**Task requirements**
Could you copy every line of the records below word for word, leaving out the pictures?

--- start of Material supplied ---

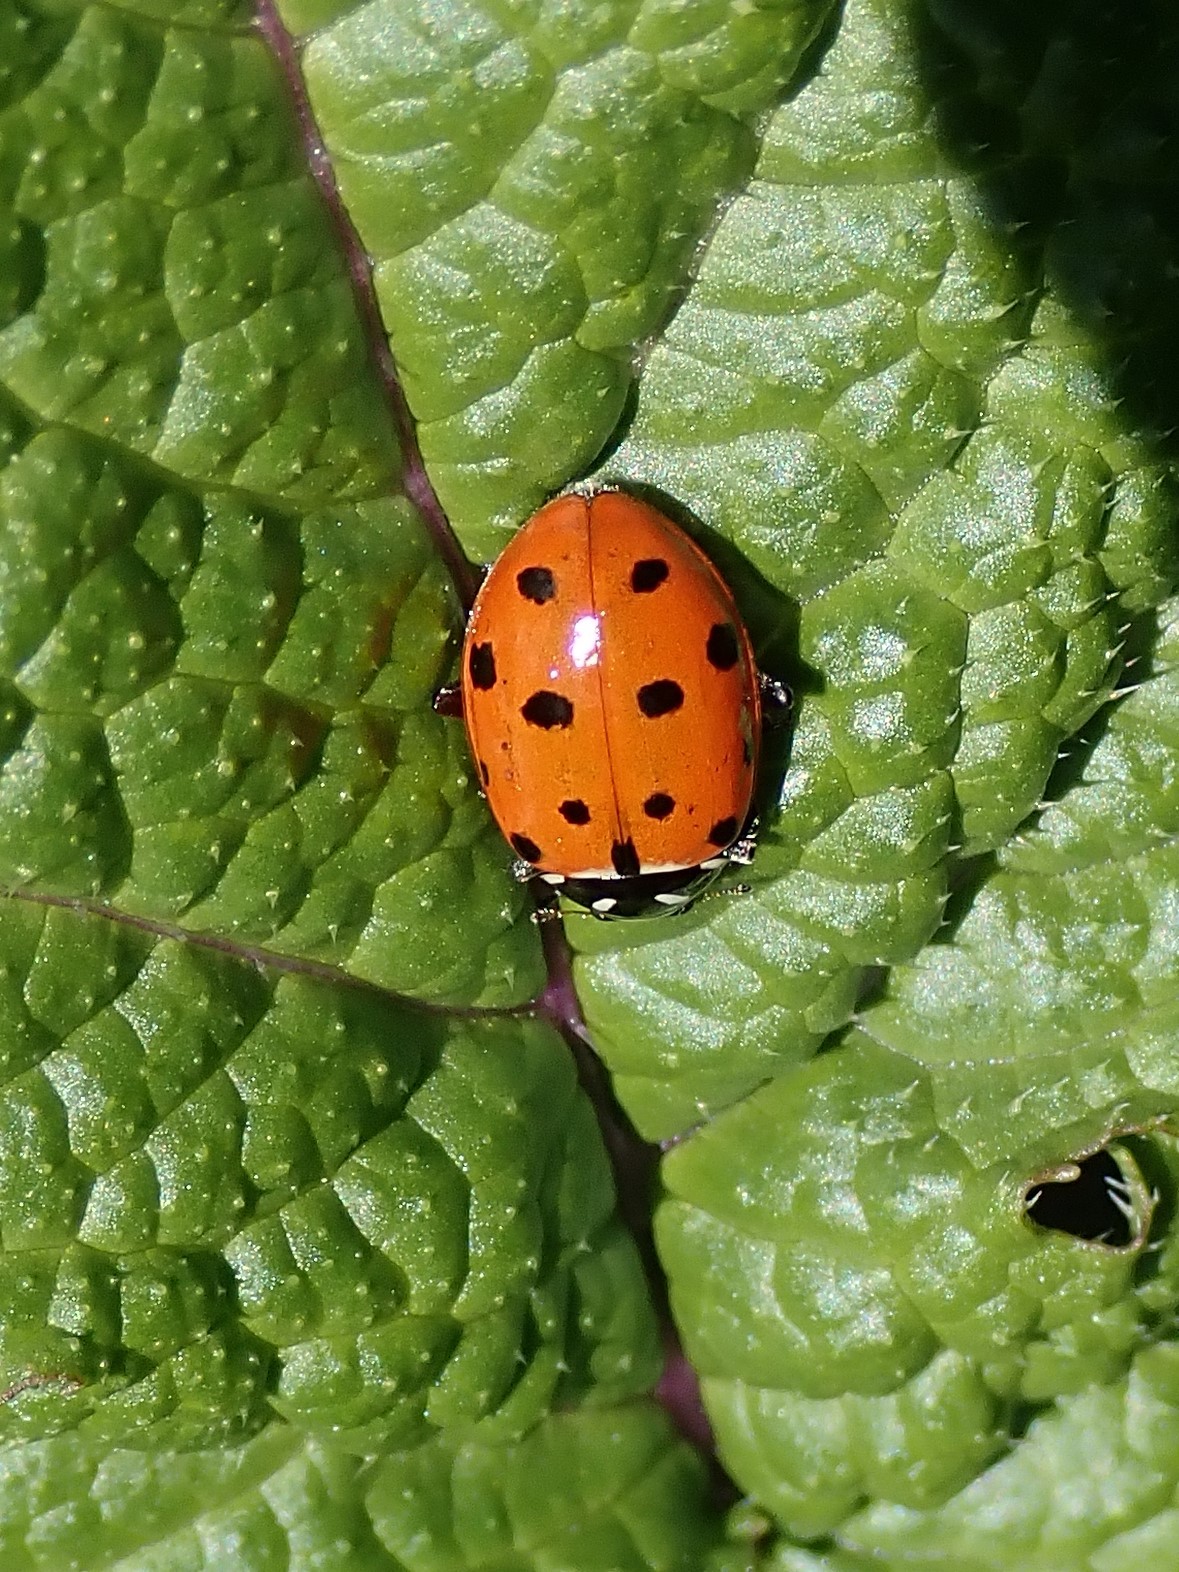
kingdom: Animalia
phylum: Arthropoda
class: Insecta
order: Coleoptera
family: Coccinellidae
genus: Hippodamia
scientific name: Hippodamia convergens
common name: Convergent lady beetle
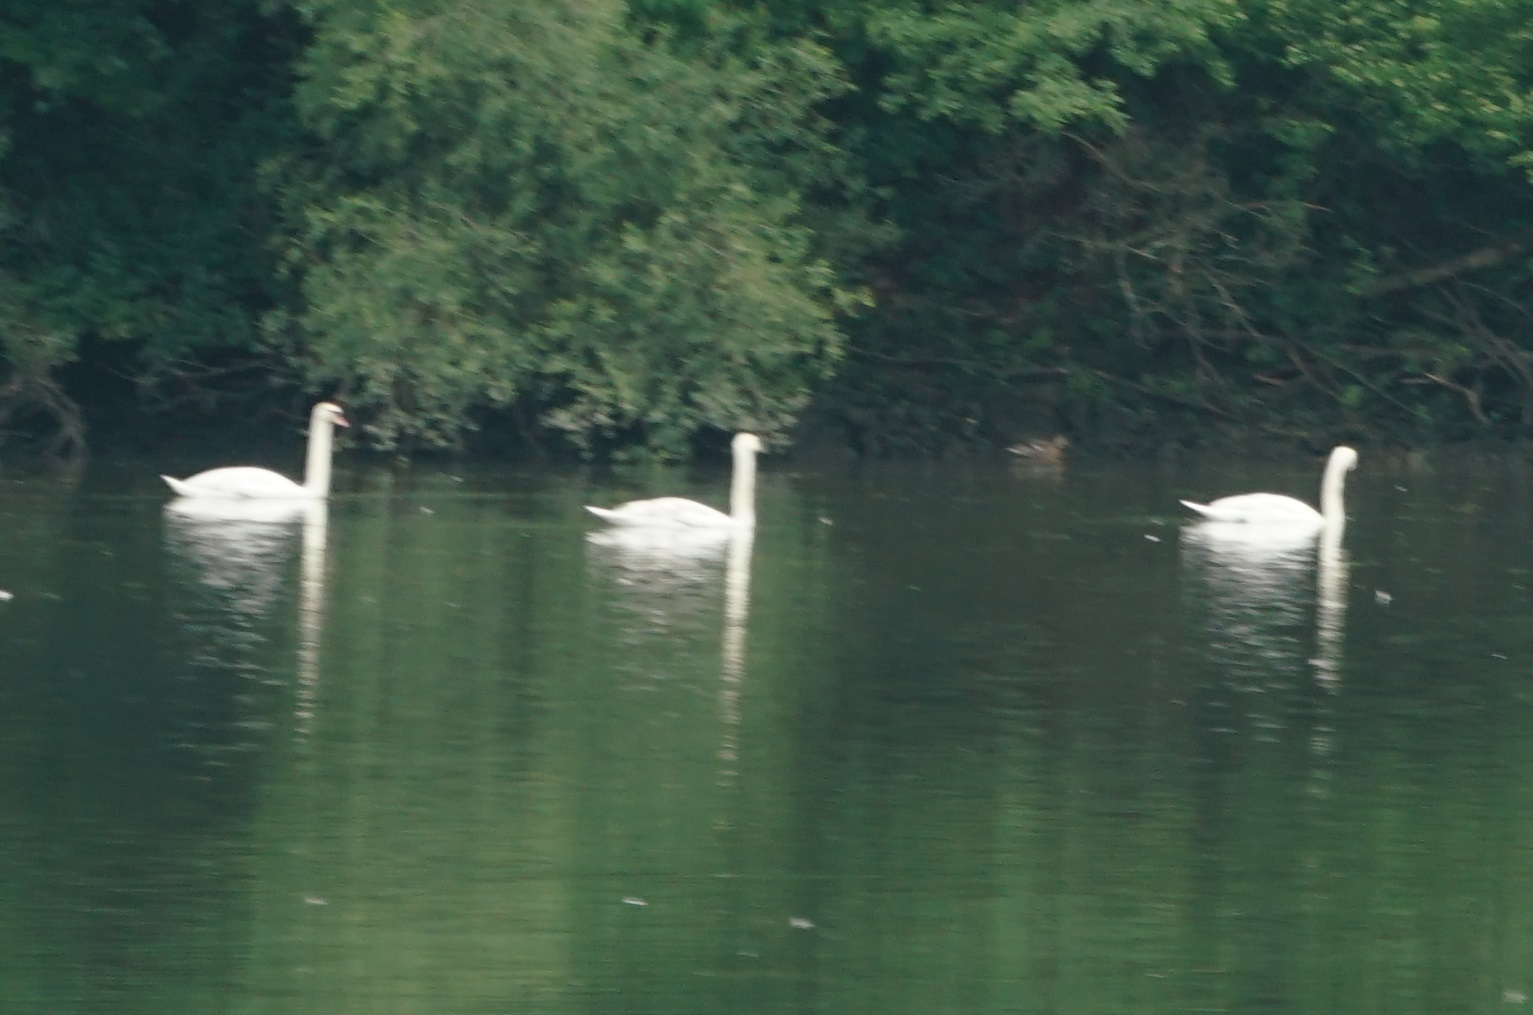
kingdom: Animalia
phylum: Chordata
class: Aves
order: Anseriformes
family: Anatidae
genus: Cygnus
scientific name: Cygnus olor
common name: Mute swan
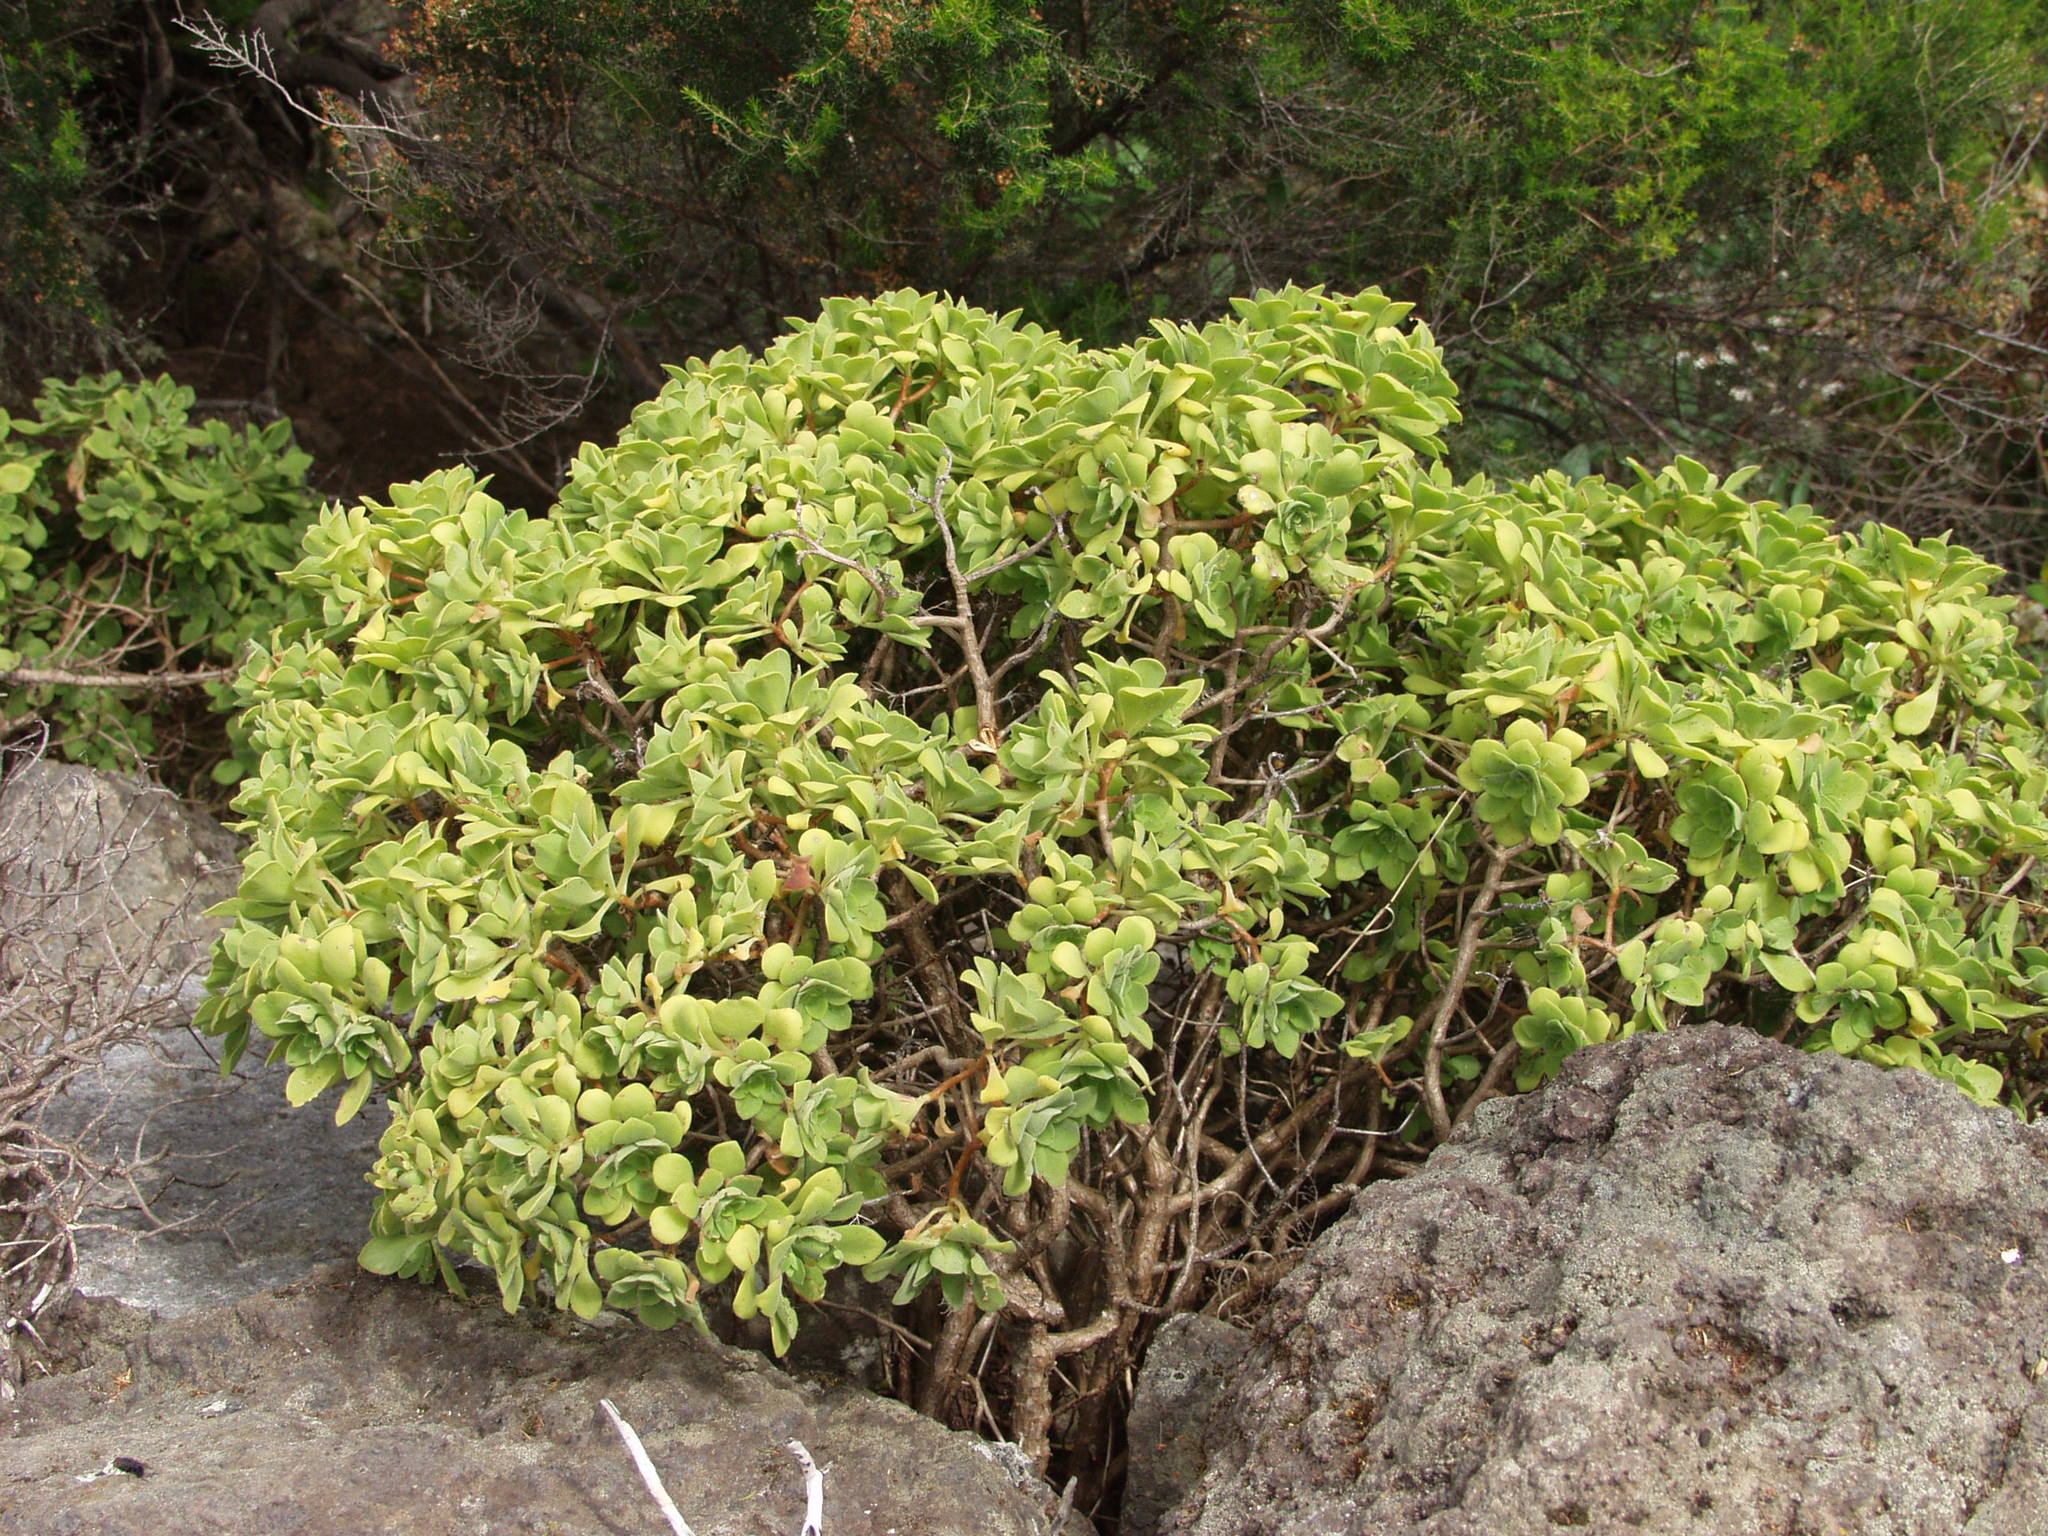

--- end of Material supplied ---

**Task response**
kingdom: Animalia
phylum: Arthropoda
class: Insecta
order: Coleoptera
family: Coccinellidae
genus: Hippodamia
scientific name: Hippodamia convergens
common name: Convergent lady beetle
kingdom: Animalia
phylum: Chordata
class: Aves
order: Anseriformes
family: Anatidae
genus: Cygnus
scientific name: Cygnus olor
common name: Mute swan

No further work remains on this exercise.